As RSSL’s scientific apprenticeship programme lead, senior scientist Daniel Nicolau knows how valuable a team member Birk is, partly because he mentored her apprenticeship. Nicolau is inspired by RSSL’s contribution to life-saving pharma. And, thanks to him, RSSL’s clients can better understand the risks of packaging to food and pharma products.
"Analysis of the wide variety of the samples generates results that don’t always fit with current theory and consequently, over time, we gain a much better understanding of the properties of those samples. Much of the work I do is time-limited and yet I don’t see that as inhibitive, rather as a challenge," he says. "In academia, you can spend a whole career on one topic. In my role, I might have five or so days to answer a question. I have to think quickly and not just come up with the most likely answer, but provide an answer with an evidential basis."

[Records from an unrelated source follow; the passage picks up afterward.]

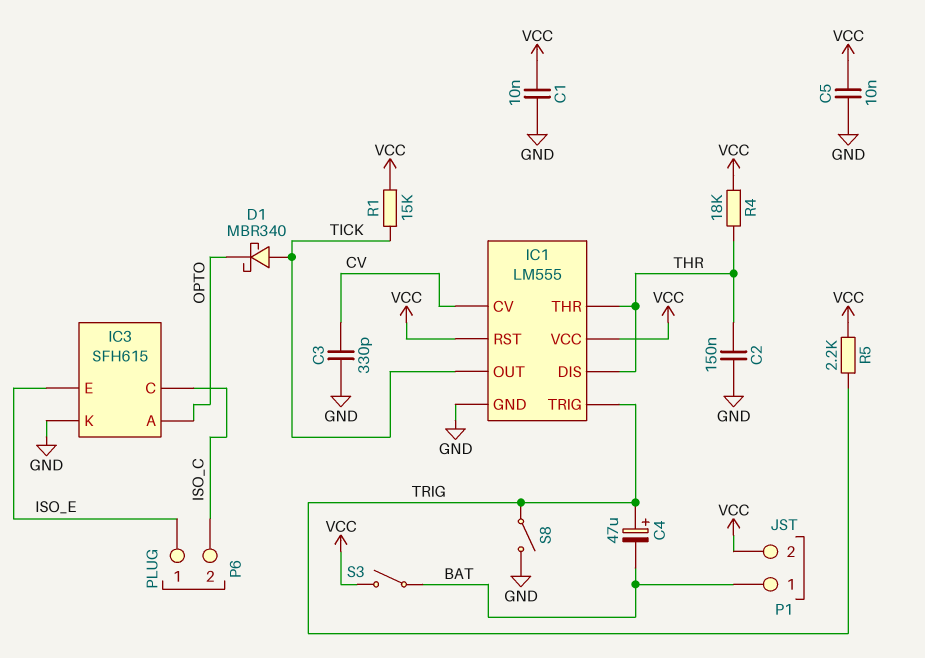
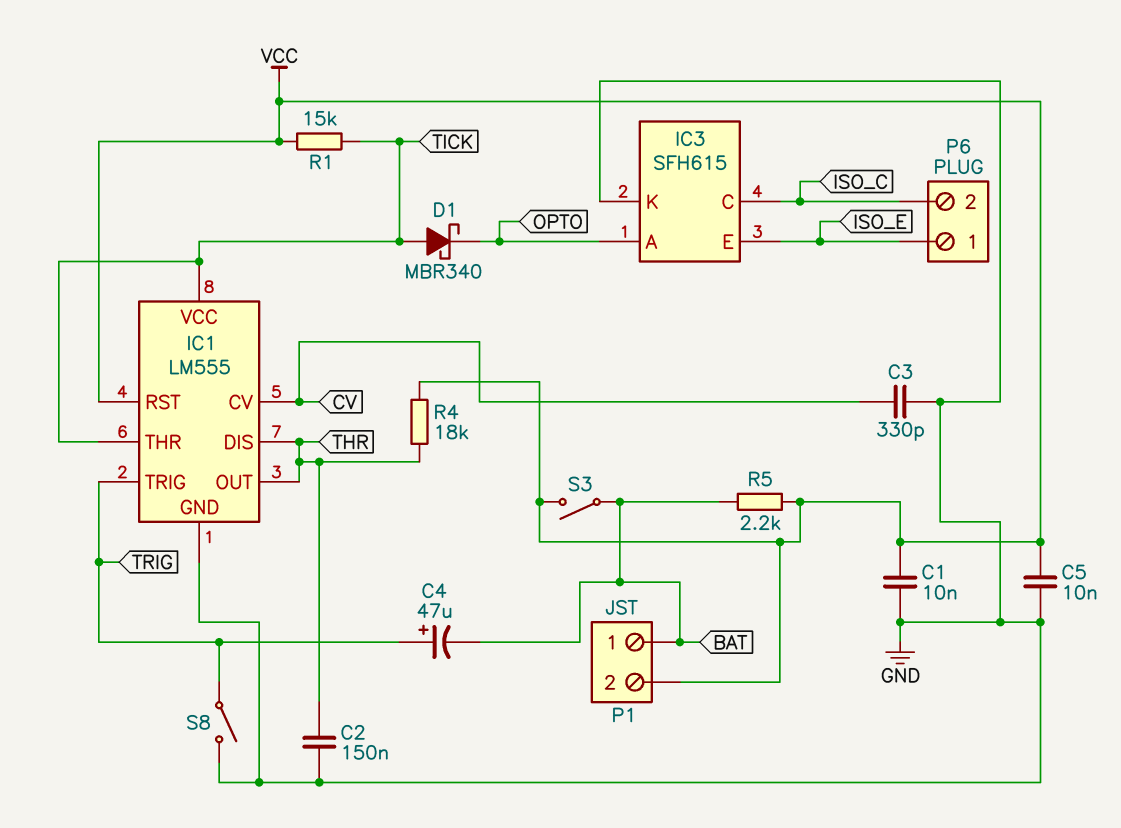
IC1 pin OUT: TICK -> THR
IC1 pin THR: THR -> TICK
IC1 pin VCC: VCC -> TICK
R5: 2.2k (TRIG, VCC) -> 2.2k (BAT, VCC)

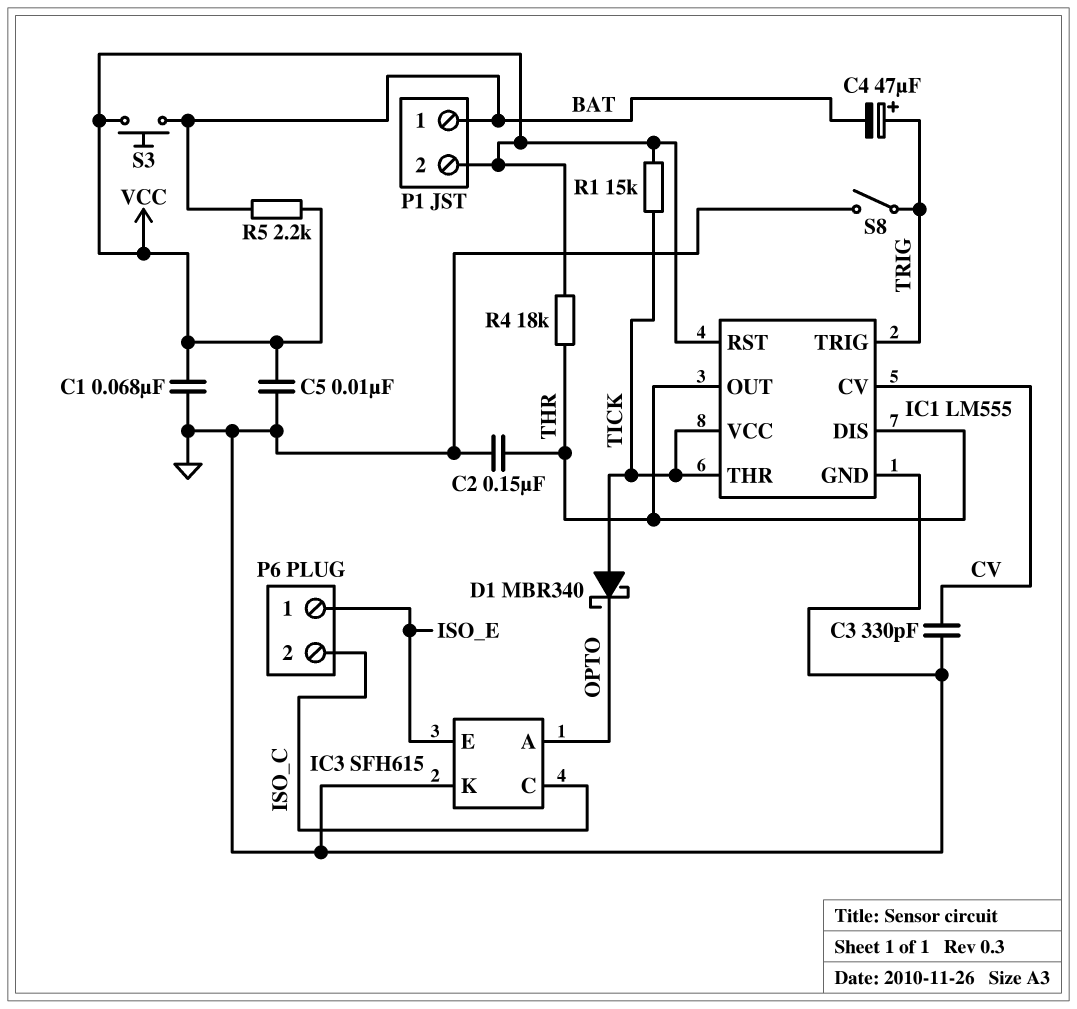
C1: 10nF (GND, VCC) -> 68nF (GND, VCC)
S3: switch (BAT, VCC) -> button (BAT, VCC)

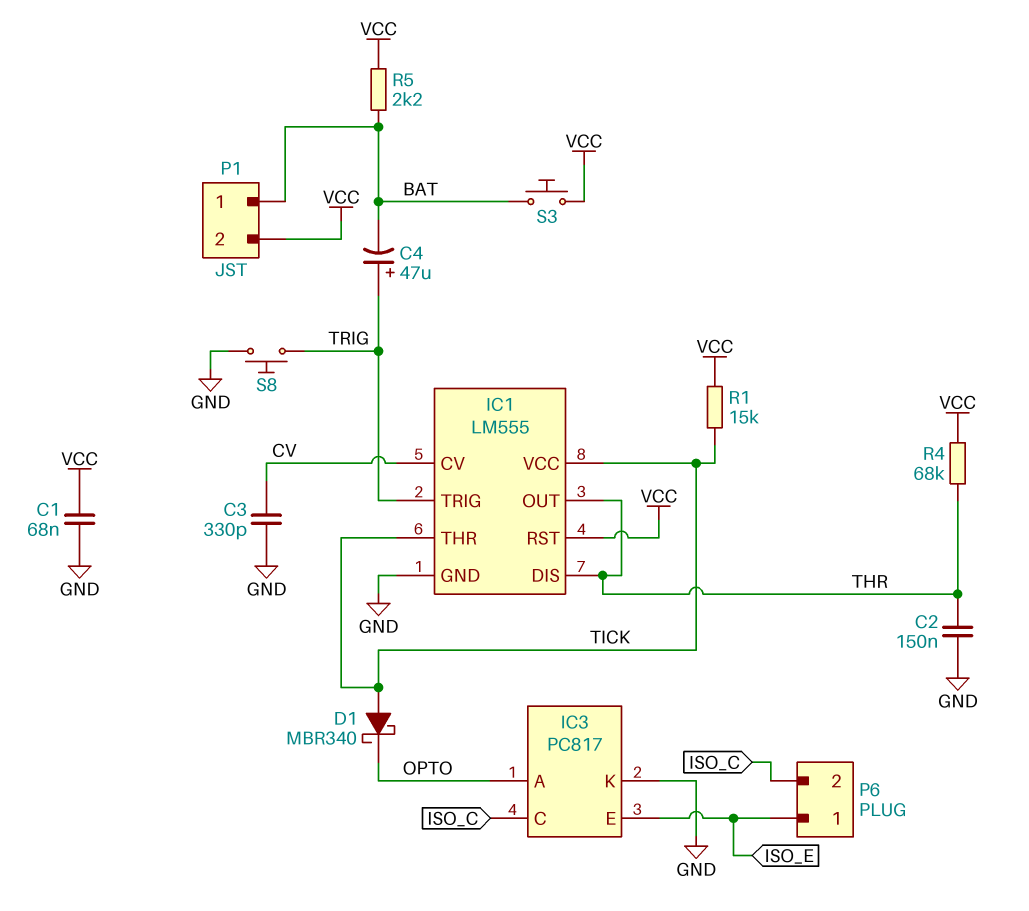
C5: 10nF (GND, VCC) -> none
IC3: SFH615 -> PC817
R4: 18k (THR, VCC) -> 68k (THR, VCC)
S8: switch (GND, TRIG) -> button (GND, TRIG)

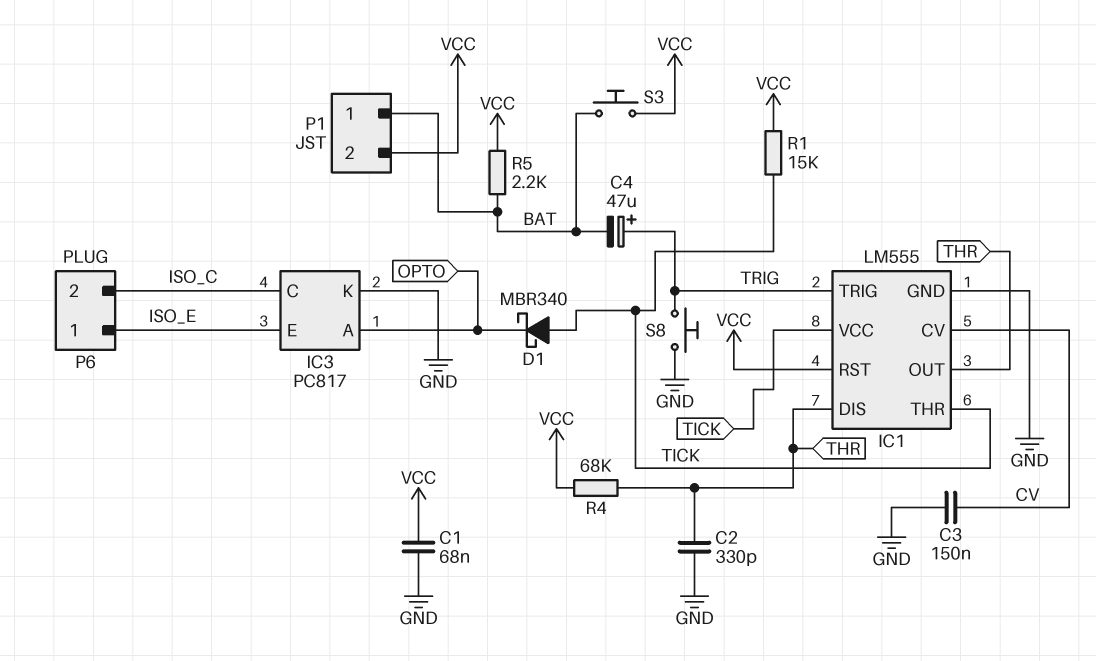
C2: 150nF (GND, THR) -> 330pF (GND, THR)
C3: 330pF (CV, GND) -> 150nF (CV, GND)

The challenges can sometimes be coming up with tests that prove two points in one or designing experiments using multiple techniques to investigate an issue for a client, he says.
Perfecting pharma packaging
As a technical specialist in RSSL’s extractables and leaching division, it is Nicolau’s job to ensure that the drug products produced by its pharma clients won’t be contaminated by its packaging. That means medicines only improve a patient’s health, not harm it. Plastic packaging is not quite as inert as we would like to think and it is important to assess these risks on a case-by-case basis.

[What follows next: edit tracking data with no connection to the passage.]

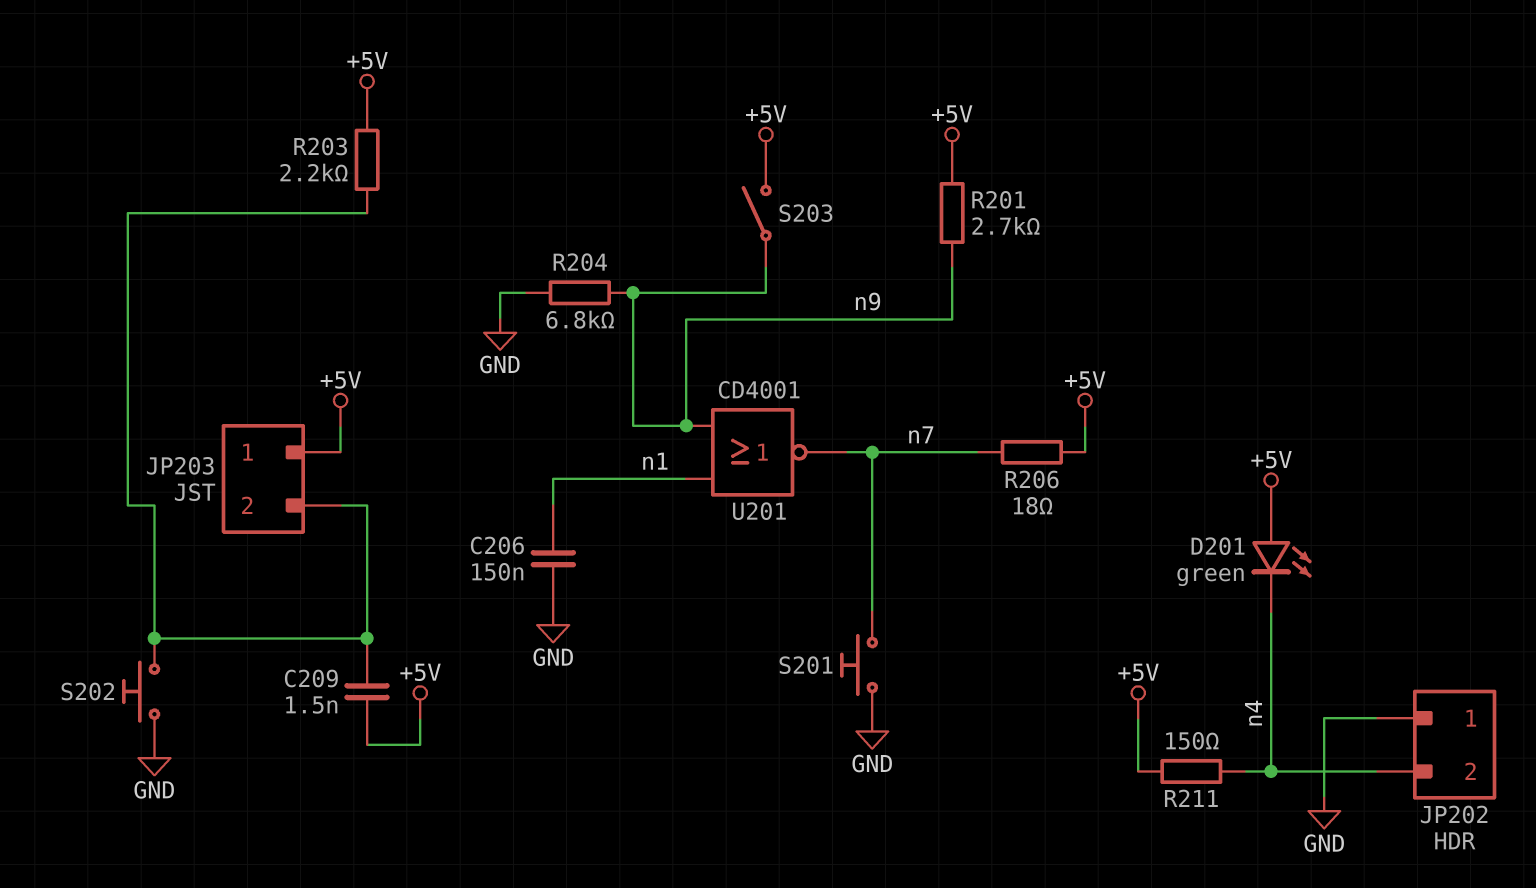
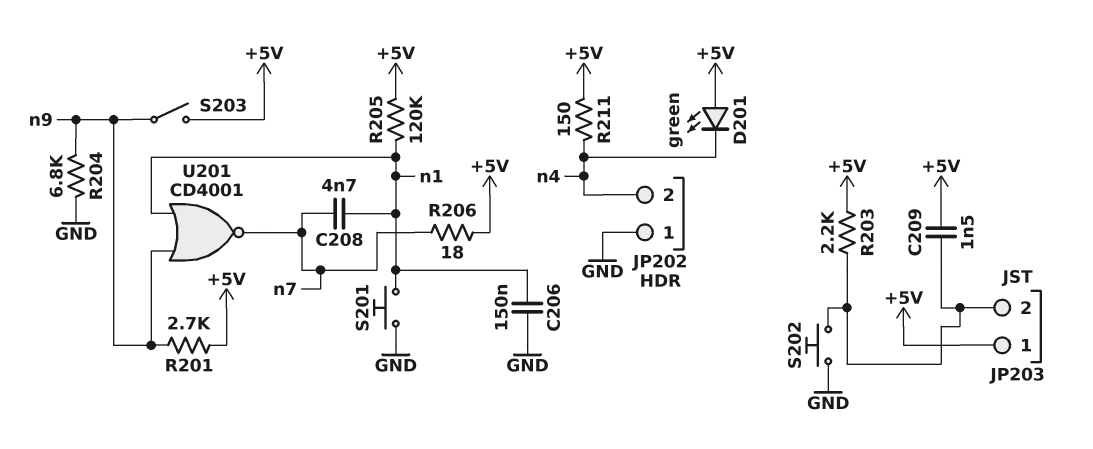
C208: none -> 4.7nF (n1, n7)
R205: none -> 120k (+5V, n1)
S201: button (GND, n7) -> button (GND, n1)

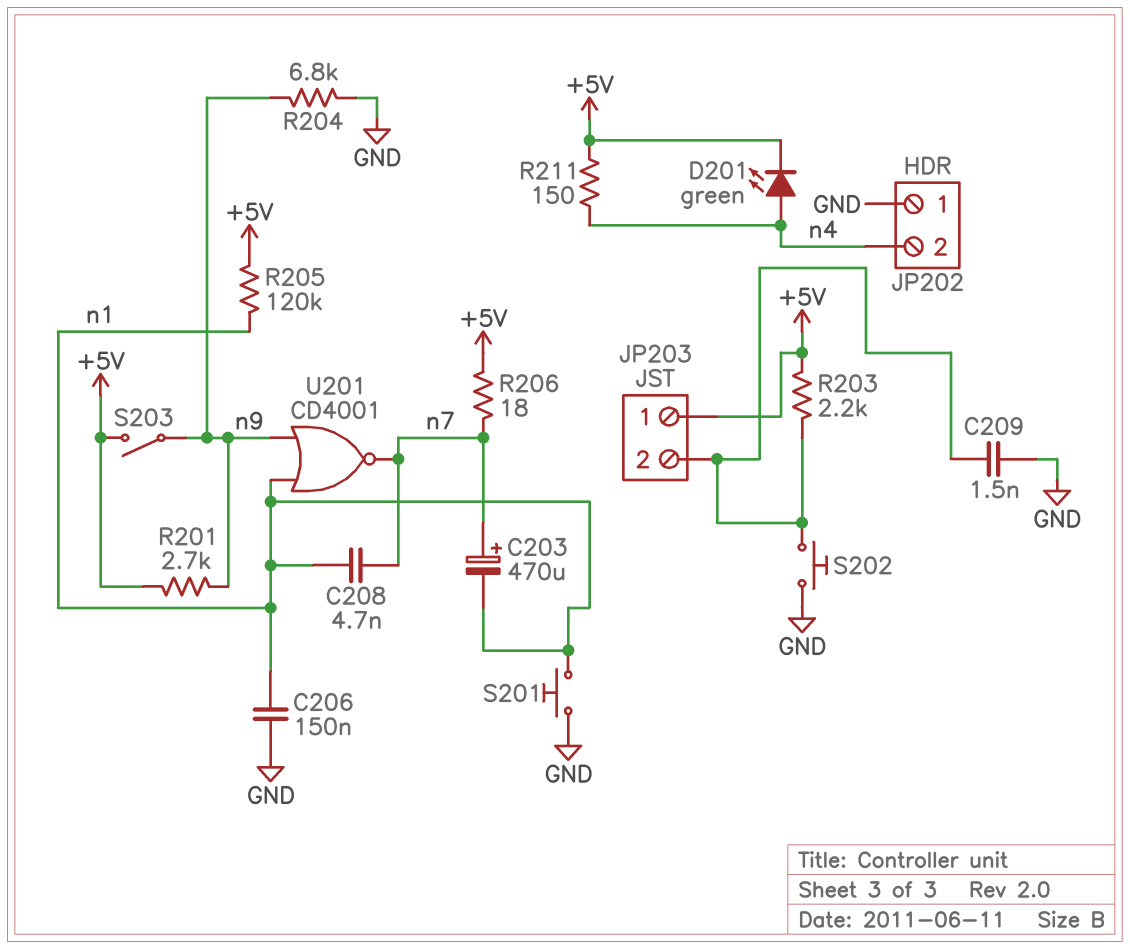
C203: none -> 470uF (plus n7, minus n1)
C209: 1.5nF (+5V, JP203/2) -> 1.5nF (GND, JP203/2)
D201: LED green (A +5V, K n4) -> LED green (A n4, K +5V)

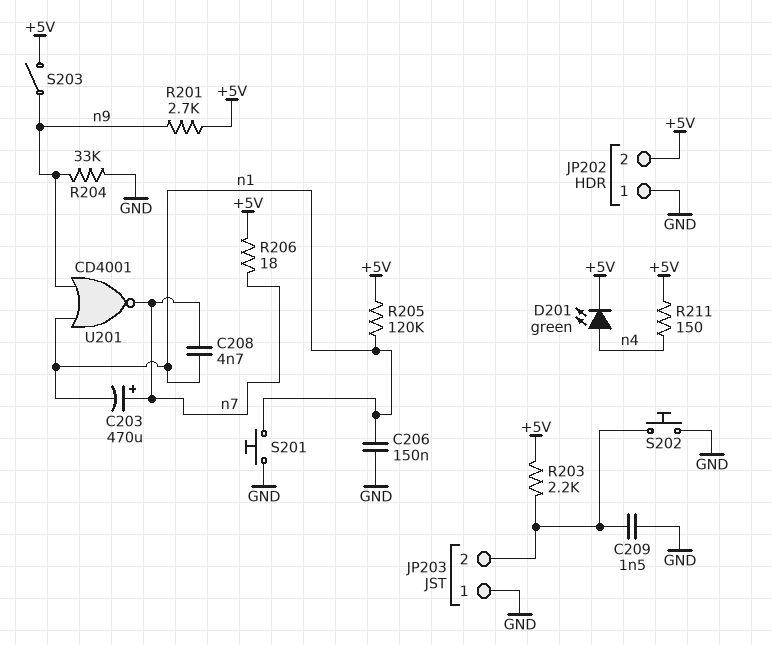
JP202 pin 2: n4 -> +5V
JP203 pin 1: +5V -> GND
R204: 6.8k (GND, n9) -> 33k (GND, n9)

"We need to do the analysis to know what the impurity is and where it might have originated. We may redevelop the method or use complementary analytical techniques to see the sample in a different light – that happens frequently."
In the pharma industry, where a drug products’ shelf life can span several years, it is possible for unknown contamination to be triggered by the degradation of materials. It is RSSL’s expertise that helps clients figure that out and mitigate it. "These potential degradation compounds, or leachables from the packaging, might be given to a healthy person with no effect, but the patient taking the medicine may be far more susceptible to those compounds," Nicolau says. "While we don’t often find anything of concern like that, the tests do still have to be done for compliancy."
Ellen Norman is RSSL’s principal scientist and technology strategy lead – a role she has worked up to since joining the company’s analytical chemistry and metals team as a technical manager in 2007. She is a finalist in the Spotlight on Women in Stem category of the Women in Business Awards, while RSSL is in the running for its Enlightened Employer award.
When a client requested RSSL’s overview of the risk following an ammonia spill at a South American food factory, Norman’s understanding of toxicology proved invaluable. The client was fearful of mass stock loss from the coolant contamination crisis and her advice saved the company a great deal of money. Her expertise in investigative analytical chemistry has resolved issues ranging from discoloured pharma and hand creams that are too runny to tainted infant formula and many more.
Integrity and honesty in scientific expertise
Norman considers herself a mentor and role model to all. "I don’t see myself as a role model for women particularly, I’m more of a role model for other people thinking of a career in science."
The personal qualities she believes helped advance her career include "integrity and honesty" she says. "But you also need faith in your expertise and knowledge, and be prepared to stand by that – which is where honesty comes in. It’s now my job to look across different teams, look at what the business is offering, what our clients need and devise a plan to meet those requirements for the future."
And, as the company’s lead on strategic innovation, it is clear those qualities have not only served her well but are now poised to shape RSSL’s future.